[RECORDS FOR THIS EXERCISE Boundary: Start]

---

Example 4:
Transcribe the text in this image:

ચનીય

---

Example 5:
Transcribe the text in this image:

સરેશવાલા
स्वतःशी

[RECORDS FOR THIS EXERCISE Boundary: End]

§ TASK:
Write each record above out again exactly as it reads.

§ OUTPUT BELOW:
---

Example 4:
Transcribe the text in this image:

ચનીય

---

Example 5:
Transcribe the text in this image:

સરેશવાલા
स्वतःशी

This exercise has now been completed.